═════ Alıntı

Skip to content Skip to footer

”Bir Sohbet Bir Sofra”-Özgür Demir & Gülşah Sütlüoğlu Röportajı

Özgür Demir & Gülşah Sütlüoğlu 

Özgür üniversite yıllarında fotoğrafçılık kulübünde en çok takıştığım arkadaşlarımdan biridir. Hala aynı fikirleri başka türlü savunduğumuza inanırım ve yıllar geçtikçe ne kadar yakın mahallelerin çocukları olduğumuzu anlıyorum. Bunu anlamak önemli, çünkü birbirimizin farklılıklarına duyduğumuz saygı kadar insan oluyoruz ve bir arada kalıyoruz. Bugünlerin en önemli çıkışı birliktelik ve dayanışma diye düşünüyorum. Özgür biyoloji okudu, sahaf oldu. Endüstriyel dağcılık eğitimleri aldı. Yıllardır biriktirmek dendi mi aklıma gelen biridir ve şimdi bir kez daha görüyorum ki sadece fotoğraf makinesi, kitap ya da hatırası olan giysiler eşyalar biriktirmiyor Özgür. Hepimiz kendi hikâyelerimizin kahramanıyız ve Özgür, insana dair çok şey biriktirmiş ve biriktirdiklerini kendine saklamamış biri olarak benim için de ortak çevremiz için de kıymetli biridir. Övgü sevmez biri olarak umarım bu kadarını yazmış olmama kızmaz ya da kızsa da bir taraftan onu böyle tanıtma ihtiyacımı anlar.

Bu yazıda depremin ilk anında birkaç arkadaşı ile deprem bölgesine gidişlerini olabildiğince onun anlatımıyla aktarmaya çalışacağım. Benim için bu yazı, destek vermenin sağlıklı yetişkin yanımızla yapılabileceğine dair bir örnek olduğu için önemli. Özgür ısrarla “sakın her şeyi doğru yaptık gibi anlaşılmasın” diye defalarca uyardı beni, tam da bu yüzden önemli bu destek hikayesi. Yetişkin yanımızla biliriz ki her şey tam olmayabilir, eksiklerimiz olabilir, hata yapmak da insan olmaktan gelir.

══════════

Alıştırma amacı :: Özgür Demir'in deprem bölgesine gidişini anlatan röportaj metnini son cümlesinden itibaren sürdürün.

═════ Ham veri

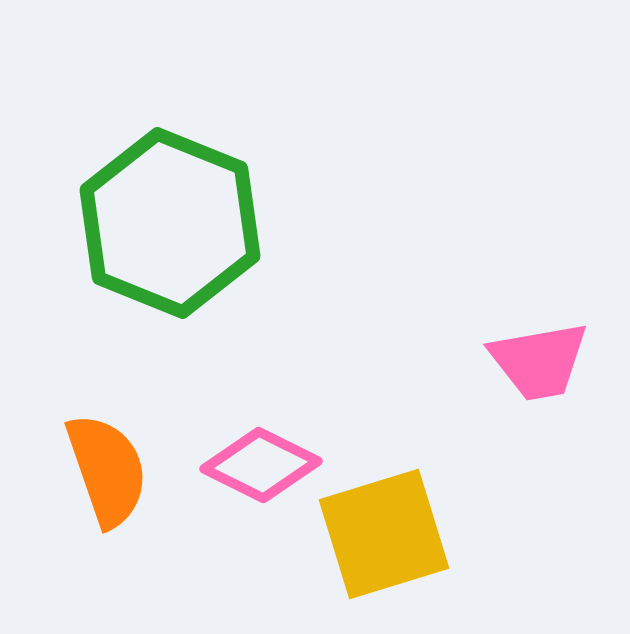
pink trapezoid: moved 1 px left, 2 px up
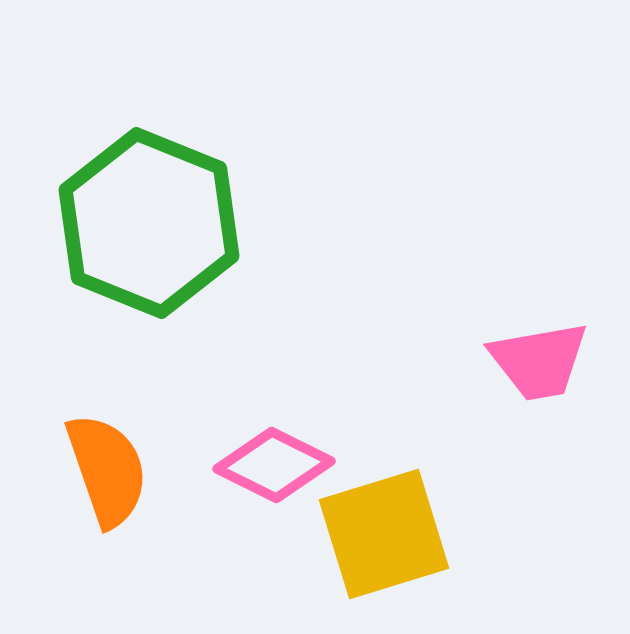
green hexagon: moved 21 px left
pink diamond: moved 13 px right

══════════

Alıştırma çıktısı ::
Gülşah:  Yola çıkma kararını nasıl aldınız?

Özgür: “Haberi aldığımızda olayın büyüklüğünü, boyutunu algılayamadık. Sonra arama kurtarma ekibinden gelen bilgilerle anladık ki her türlü iş gücüne ihtiyaç var. Daha önce Marmaris yangınlarında da Akut’a yardımcı olmuştuk. Deprem arama kurtarma deneyimimiz olmasa da ne yapabiliriz diye konuşmaya başladık. Depreme dair bilgimiz yok diye kararsız kaldık ama Akut’tan arkadaşlarımıza ulaştık ve ‘belirli donanımı olan herkese ihtiyaç var gelin’ cevabı aldık. Bu cevaptan sonra bireysel donanımlarımızla yola çıktık.”

Gülşah: Hazırlık yapıp yola çıkarken duygunuz neydi?

Özgür: “Karşında öyle bir olay olunca olduğun yerde bekleyemiyorsun, bende olan refleks oydu. Daha küçük günlük olaylarda da bende ilk uyanan düşünce ‘yardım etmek gerekiyor, peki ama bunu yapabilir miyim?’. Yangınlarda da aynı dinamik vardı, işe yarar mıyız diye düşünmüştük. Sonra kendi içinde birlikte çalışmaya alışık ve bunu becerebilen bir grup olduğumuz için kimseye iş çıkarmadan illa ki işe yararız diye düşündük. Antakya’da bir şeyler yapan arkadaşlarımızın olduğu haberini de alınca o bölgeye gidip oradaki dayanışmaya destek vermeye karar verdik. Hepimizin ortak düşüncesi ‘orada az da olsa işe yarama ihtimalimiz varken biz burada seyirci kalamayız’ oldu. Daha önce çeşitli rafinerilerde, rüzgâr tribünlerinde ve fabrikalarda bazen arama kurtarma personeli bazen erişimci olarak çalışmıştık. İşe yarayacağımızdan ve sorun yaratmayacağımızdan emin olunca gitmemek bir seçenek olmaktan çıktı.”

Özgür ile sohbetimiz boyunca ben duygularını sorsam da o hep konuyu eyleme, yetebilirliliğe, işe yaramaya bağlıyor. Onu önceden tanıdığım için ve sonrasında konuştuklarımızdan biliyorum ki bazen aşırı mantıksallık onun eyleme geçişini kolaylaştırır. Böyle zamanlarda özellikle işe yarayan bu mekanizma, dayanışmaya destek veren başka insanların da süreçte kalabilmesini ve çalışabilmesini sağlamış olabilir.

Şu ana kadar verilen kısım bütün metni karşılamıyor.